5.2. Various Dimensionalities

Various embedding dimensionalities were explored in previous studies [14], and accordingly, the dimension 128 has been selected as it gives the best accuracy. The comparison between four embedding dimensionalities, 64, 128, 256, and 512, shows that the difference in the performance is small. In this study, we explored the best dimensionality, i.e., 128, before and after applying the filter. After applying the filter to the dimension of 128, the dimensionality has reduced to the half of 128 with higher accuracy of the dimension of 128 by using our new algorithm.

5.3. Acknowledge Base Identities

In order to increase the number of identities without looking at the picture of any identity in the dataset again, acknowledge base model has been created to save the features of each identity. The features of any new identity will be saved in the acknowledge base model. This acknowledge base model will be used to know any other unseen face picture to predict the identity.

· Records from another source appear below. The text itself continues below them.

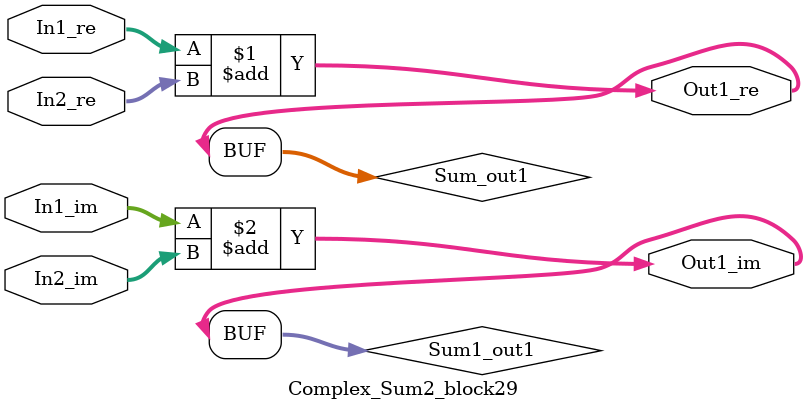
<source format=v>



`timescale 1 ns / 1 ns

module Complex_Sum2_block29
          (In1_re,
           In1_im,
           In2_re,
           In2_im,
           Out1_re,
           Out1_im);


  input   signed [36:0] In1_re;  // sfix37_En22
  input   signed [36:0] In1_im;  // sfix37_En22
  input   signed [36:0] In2_re;  // sfix37_En22
  input   signed [36:0] In2_im;  // sfix37_En22
  output  signed [36:0] Out1_re;  // sfix37_En22
  output  signed [36:0] Out1_im;  // sfix37_En22


  wire signed [36:0] Sum_out1;  // sfix37_En22
  wire signed [36:0] Sum1_out1;  // sfix37_En22


  assign Sum_out1 = In1_re + In2_re;



  assign Out1_re = Sum_out1;

  assign Sum1_out1 = In1_im + In2_im;



  assign Out1_im = Sum1_out1;

endmodule  // Complex_Sum2_block29


</source>
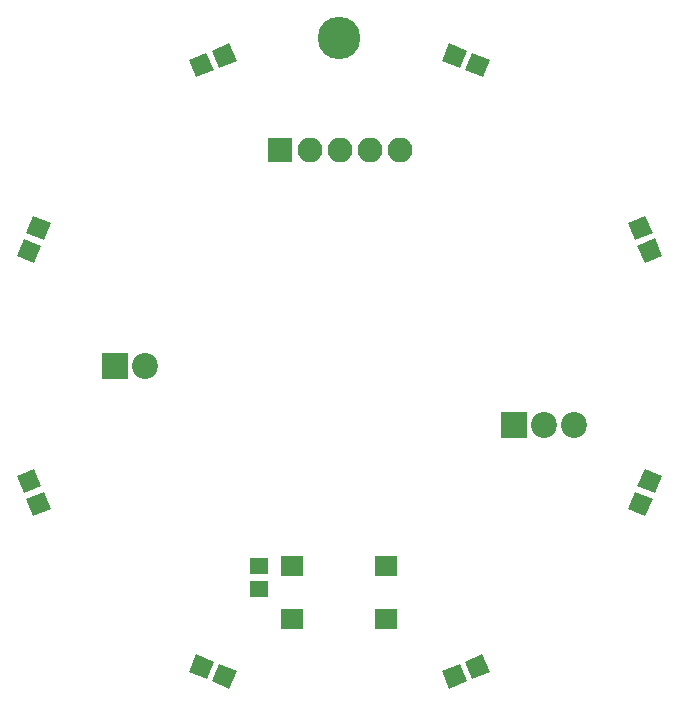
<source format=gts>
G04 #@! TF.FileFunction,Soldermask,Top*
%FSLAX46Y46*%
G04 Gerber Fmt 4.6, Leading zero omitted, Abs format (unit mm)*
G04 Created by KiCad (PCBNEW 4.0.7) date Thursday, May 03, 2018 'AMt' 10:03:59 AM*
%MOMM*%
%LPD*%
G01*
G04 APERTURE LIST*
%ADD10C,0.100000*%
%ADD11R,1.650000X1.400000*%
%ADD12R,2.200000X2.200000*%
%ADD13C,2.200000*%
%ADD14R,2.100000X2.100000*%
%ADD15O,2.100000X2.100000*%
%ADD16R,1.950000X1.700000*%
%ADD17C,3.600000*%
G04 APERTURE END LIST*
D10*
D11*
X93210000Y-118900000D03*
X93210000Y-116900000D03*
D10*
G36*
X87276313Y-125901211D02*
X87888178Y-124424038D01*
X89365351Y-125035903D01*
X88753486Y-126513076D01*
X87276313Y-125901211D01*
X87276313Y-125901211D01*
G37*
G36*
X89214649Y-126704097D02*
X89826514Y-125226924D01*
X91303687Y-125838789D01*
X90691822Y-127315962D01*
X89214649Y-126704097D01*
X89214649Y-126704097D01*
G37*
G36*
X74098789Y-87276313D02*
X75575962Y-87888178D01*
X74964097Y-89365351D01*
X73486924Y-88753486D01*
X74098789Y-87276313D01*
X74098789Y-87276313D01*
G37*
G36*
X73295903Y-89214649D02*
X74773076Y-89826514D01*
X74161211Y-91303687D01*
X72684038Y-90691822D01*
X73295903Y-89214649D01*
X73295903Y-89214649D01*
G37*
G36*
X108706313Y-74161211D02*
X109318178Y-72684038D01*
X110795351Y-73295903D01*
X110183486Y-74773076D01*
X108706313Y-74161211D01*
X108706313Y-74161211D01*
G37*
G36*
X110644649Y-74964097D02*
X111256514Y-73486924D01*
X112733687Y-74098789D01*
X112121822Y-75575962D01*
X110644649Y-74964097D01*
X110644649Y-74964097D01*
G37*
G36*
X90681822Y-72684038D02*
X91293687Y-74161211D01*
X89816514Y-74773076D01*
X89204649Y-73295903D01*
X90681822Y-72684038D01*
X90681822Y-72684038D01*
G37*
G36*
X88743486Y-73486924D02*
X89355351Y-74964097D01*
X87878178Y-75575962D01*
X87266313Y-74098789D01*
X88743486Y-73486924D01*
X88743486Y-73486924D01*
G37*
G36*
X72684038Y-109318178D02*
X74161211Y-108706313D01*
X74773076Y-110183486D01*
X73295903Y-110795351D01*
X72684038Y-109318178D01*
X72684038Y-109318178D01*
G37*
G36*
X73486924Y-111256514D02*
X74964097Y-110644649D01*
X75575962Y-112121822D01*
X74098789Y-112733687D01*
X73486924Y-111256514D01*
X73486924Y-111256514D01*
G37*
G36*
X125838789Y-108696313D02*
X127315962Y-109308178D01*
X126704097Y-110785351D01*
X125226924Y-110173486D01*
X125838789Y-108696313D01*
X125838789Y-108696313D01*
G37*
G36*
X125035903Y-110634649D02*
X126513076Y-111246514D01*
X125901211Y-112723687D01*
X124424038Y-112111822D01*
X125035903Y-110634649D01*
X125035903Y-110634649D01*
G37*
G36*
X124424038Y-87878178D02*
X125901211Y-87266313D01*
X126513076Y-88743486D01*
X125035903Y-89355351D01*
X124424038Y-87878178D01*
X124424038Y-87878178D01*
G37*
G36*
X125226924Y-89816514D02*
X126704097Y-89204649D01*
X127315962Y-90681822D01*
X125838789Y-91293687D01*
X125226924Y-89816514D01*
X125226924Y-89816514D01*
G37*
G36*
X112111822Y-124424038D02*
X112723687Y-125901211D01*
X111246514Y-126513076D01*
X110634649Y-125035903D01*
X112111822Y-124424038D01*
X112111822Y-124424038D01*
G37*
G36*
X110173486Y-125226924D02*
X110785351Y-126704097D01*
X109308178Y-127315962D01*
X108696313Y-125838789D01*
X110173486Y-125226924D01*
X110173486Y-125226924D01*
G37*
D12*
X81000000Y-100000000D03*
D13*
X83540000Y-100000000D03*
D14*
X94940000Y-81750000D03*
D15*
X97480000Y-81750000D03*
X100020000Y-81750000D03*
X102560000Y-81750000D03*
X105100000Y-81750000D03*
D16*
X96025000Y-121450000D03*
X96025000Y-116950000D03*
X103975000Y-116950000D03*
X103975000Y-121450000D03*
D17*
X100000000Y-72200000D03*
D12*
X114800000Y-105000000D03*
D13*
X117340000Y-105000000D03*
X119880000Y-105000000D03*
M02*

</source>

5.4. Effect of Face Detection

Most of the face detection frameworks have shown good results in face detection, whereas there are still some limitations. Many faces have not been detected incorrectly using the most widely framework used for face detection. This limitation can affect negatively the results. Therefore, face detection still needs some improvements.

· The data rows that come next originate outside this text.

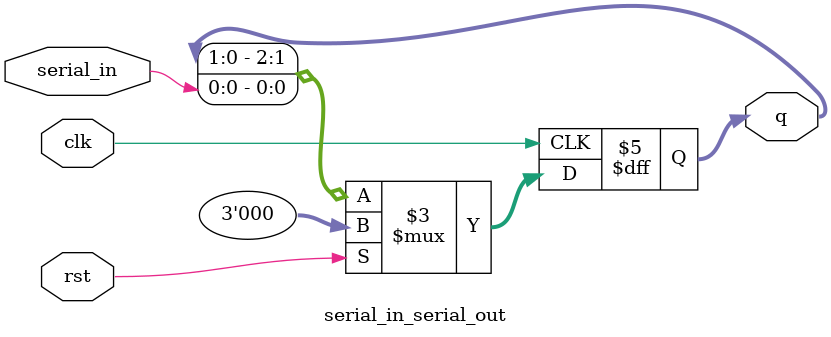
<source format=v>
module serial_in_serial_out (
    input  wire clk,     // clock input
    input  wire rst,     // synchronous reset
    input  wire serial_in, // serial data input
    output reg  [2:0] q   // 3-bit register output
);

always @(posedge clk) begin
    if (rst)
        q <= 3'b000;          // reset all bits
    else
        q <= {q[1:0], serial_in}; // shift left
end

endmodule
</source>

5.5. Performance on LFW and YTF

During the evaluation, the feature of every identity is extracted and kept in the acknowledge base. Any other extraction for any identity will be added to the acknowledge base with its corresponding label of that identity. Every time in the evaluation step, we took 200k images for test and kept their features with their corresponding labels in the acknowledge base with any previous features extracted for any identity. That means the acknowledge base model can store the features of all images in the dataset and it can find the single identity of any face among all these identities. We achieved a classification accuracy of 99.70% on the LFW dataset and 94.02% on the YTF dataset. Table 2 and Table 3 show the classification accuracy with some methods as compared to our classification accuracy on LFW and YTF. Figures 6 and 7 demonstrate a comparison chart for previous studies with LFW and YTF.

6. Conclusions

Deep neural network is used in this paper for face reidentification. The filter technique is used to select the most important features from the features extracted by the model. This method can identify the face in different poses and different levels of illumination. The rotation technique for 360° is used for the images that have the face in different angles, while this kind of rotation cannot be done in the augmentation method in deep learning.

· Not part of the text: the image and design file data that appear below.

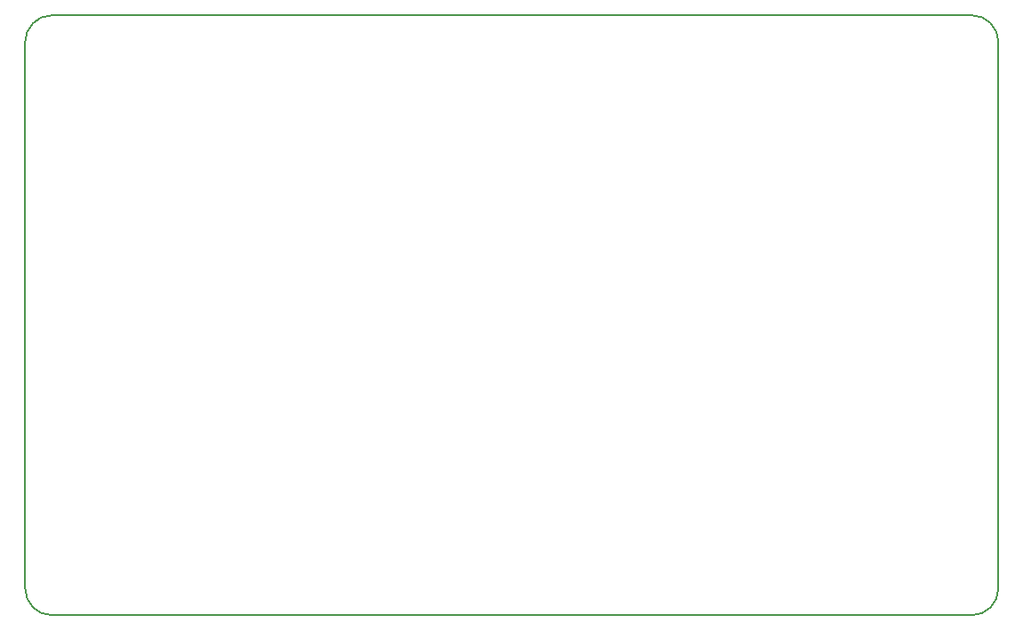
<source format=gbr>
G04 #@! TF.GenerationSoftware,KiCad,Pcbnew,(5.0.1)-4*
G04 #@! TF.CreationDate,2019-03-08T22:50:32+01:00*
G04 #@! TF.ProjectId,PSU - Filter,505355202D2046696C7465722E6B6963,rev?*
G04 #@! TF.SameCoordinates,Original*
G04 #@! TF.FileFunction,Profile,NP*
%FSLAX46Y46*%
G04 Gerber Fmt 4.6, Leading zero omitted, Abs format (unit mm)*
G04 Created by KiCad (PCBNEW (5.0.1)-4) date 3/8/2019 10:50:32 PM*
%MOMM*%
%LPD*%
G01*
G04 APERTURE LIST*
%ADD10C,0.150000*%
G04 APERTURE END LIST*
D10*
X156210000Y-113030000D02*
X156210000Y-60960000D01*
X156210000Y-113030000D02*
G75*
G02X153670000Y-115570000I-2540000J0D01*
G01*
X153670000Y-58420000D02*
G75*
G02X156210000Y-60960000I0J-2540000D01*
G01*
X63500000Y-60960000D02*
X63500000Y-113030000D01*
X153670000Y-58420000D02*
X66040000Y-58420000D01*
X63500000Y-60960000D02*
G75*
G02X66040000Y-58420000I2540000J0D01*
G01*
X66040000Y-115570000D02*
G75*
G02X63500000Y-113030000I0J2540000D01*
G01*
X153670000Y-115570000D02*
X66040000Y-115570000D01*
M02*

</source>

We noticed that deep learning is very important to extract the features, but with well-prepared mathematical operations on the extracted features from the deep learning, it can increase the accuracy of the model.

Data Availability

The model, extraction of weight code, features saved in acknowledge base, and the equations for evaluation code are available in the following URL: https://drive.google.com/open?id=1pXMkhAOx9zV4n8ynmer2xlF5lLeQZ3Rz.

Disclosure

The funding sponsors had no role in the design of the study; in the collection, analyses, or interpretation of data; in the writing of the manuscript; and in the decision to publish the results.

Conflicts of Interest

The authors declare that there are no conflicts of interest regarding the publication of this paper.

Authors’ Contributions

Mohammed Al-Ghaili performed programming and wrote the manuscript. Zhiyong Li supervised the study. Hamdi A.R. Ali proofread the article.

Acknowledgments

This work was partially supported by the National Natural Science Foundation of China (nos. 61672215 and 61976086), National Key R&D Program of China (no. 2018YFB1308604), and Hunan Science and Technology Innovation Project (no. 2017XK2102).